Howl Story Slam events are set up several months ahead of time. This involves contacting businesses who have expressed interest in hosting or identifying potential new venues in communities that may have been overlooked. Some of these villages, in places such as the Adirondacks and the Thousand Islands region, have populations of under a thousand people. Much of our listening area experiences an increase in population during the summer vacation months. Our goal is to reach both this seasonal population and the year-round residents.
The yearly Howl schedule, once confirmed by the venues, is published on Facebook. But most storytellers find out about the events from on-air promotion, beginning a week before each event. Judges are selected randomly from the non-storytelling members of the audience who remain anonymous through the competition. They score each story for its relevance to the theme, narrative arc, and delivery.
One of the ways we’ve ensured a sizable audience and fair access to the limited storytelling slots at each local event is by requiring contestants to sign up at the events themselves. Winners don’t compete for tangible prizes; they are simply attempting to polish their storytelling skills, entertain an audience, advance to the Grand Slam, and have their stories featured on our website and social media channels.
At the end of each year, what’s really been gained is a stronger connection with our current audience, and new connections with people who haven’t had a relationship with the station in the past. They might not all be listeners, but they now have a memorable, positive tie to North Country Public Radio. We’ve learned people, especially younger audience members, crave a physical connection to what we do. Howl events are hosted by members of the NCPR staff, which gives attendees a physical connection with the station.

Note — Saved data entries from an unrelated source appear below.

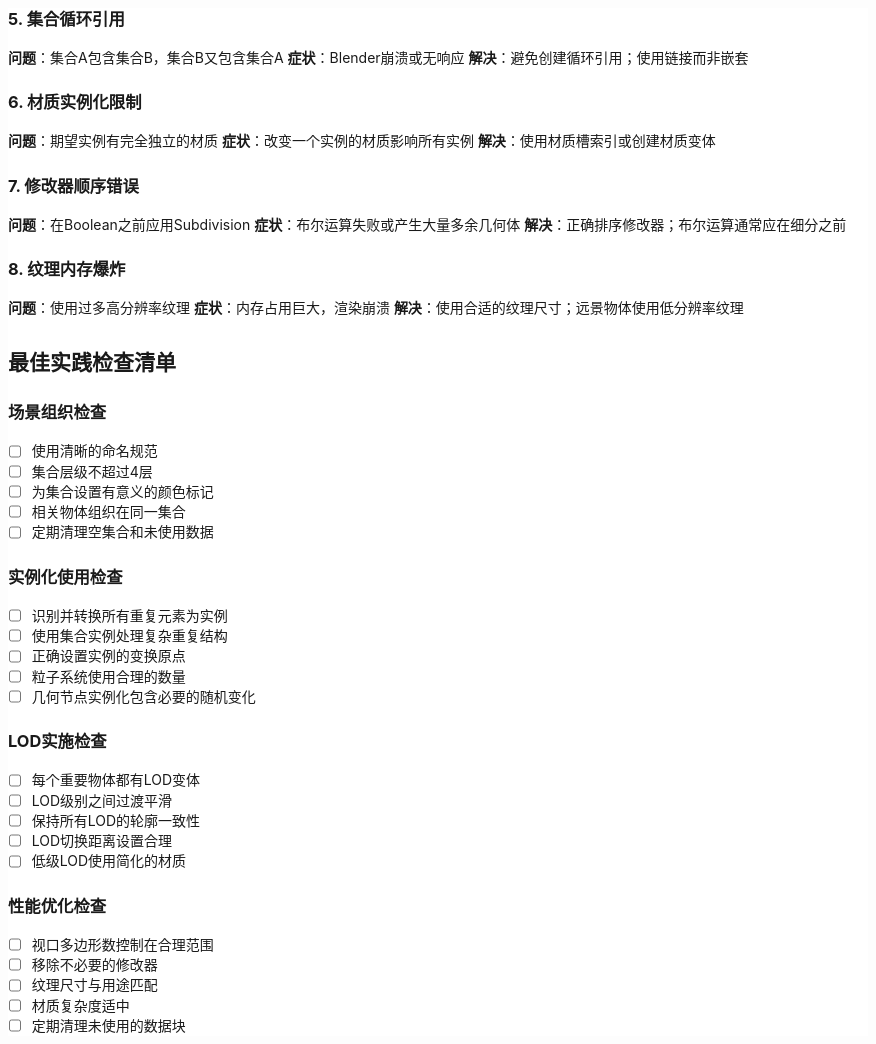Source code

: ### 5. 集合循环引用
**问题**：集合A包含集合B，集合B又包含集合A
**症状**：Blender崩溃或无响应
**解决**：避免创建循环引用；使用链接而非嵌套

### 6. 材质实例化限制
**问题**：期望实例有完全独立的材质
**症状**：改变一个实例的材质影响所有实例
**解决**：使用材质槽索引或创建材质变体

### 7. 修改器顺序错误
**问题**：在Boolean之前应用Subdivision
**症状**：布尔运算失败或产生大量多余几何体
**解决**：正确排序修改器；布尔运算通常应在细分之前

### 8. 纹理内存爆炸
**问题**：使用过多高分辨率纹理
**症状**：内存占用巨大，渲染崩溃
**解决**：使用合适的纹理尺寸；远景物体使用低分辨率纹理

## 最佳实践检查清单

### 场景组织检查
- [ ] 使用清晰的命名规范
- [ ] 集合层级不超过4层
- [ ] 为集合设置有意义的颜色标记
- [ ] 相关物体组织在同一集合
- [ ] 定期清理空集合和未使用数据

### 实例化使用检查
- [ ] 识别并转换所有重复元素为实例
- [ ] 使用集合实例处理复杂重复结构
- [ ] 正确设置实例的变换原点
- [ ] 粒子系统使用合理的数量
- [ ] 几何节点实例化包含必要的随机变化

### LOD实施检查
- [ ] 每个重要物体都有LOD变体
- [ ] LOD级别之间过渡平滑
- [ ] 保持所有LOD的轮廓一致性
- [ ] LOD切换距离设置合理
- [ ] 低级LOD使用简化的材质

### 性能优化检查
- [ ] 视口多边形数控制在合理范围
- [ ] 移除不必要的修改器
- [ ] 纹理尺寸与用途匹配
- [ ] 材质复杂度适中
- [ ] 定期清理未使用的数据块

Other stations would be well-advised to look at the scalable nature of this project. But the secret sauce for us has been to design the events in such a way that they have the unique feel of our unique part of the world. The North Country is a largely rural, funky, casual place, and Howl events reflect that reality.
If given the opportunity, we would like to expand The Howl to new audiences, creating a series of events in college or high school settings at one end of the spectrum, and potentially partnering with senior centers at the other end.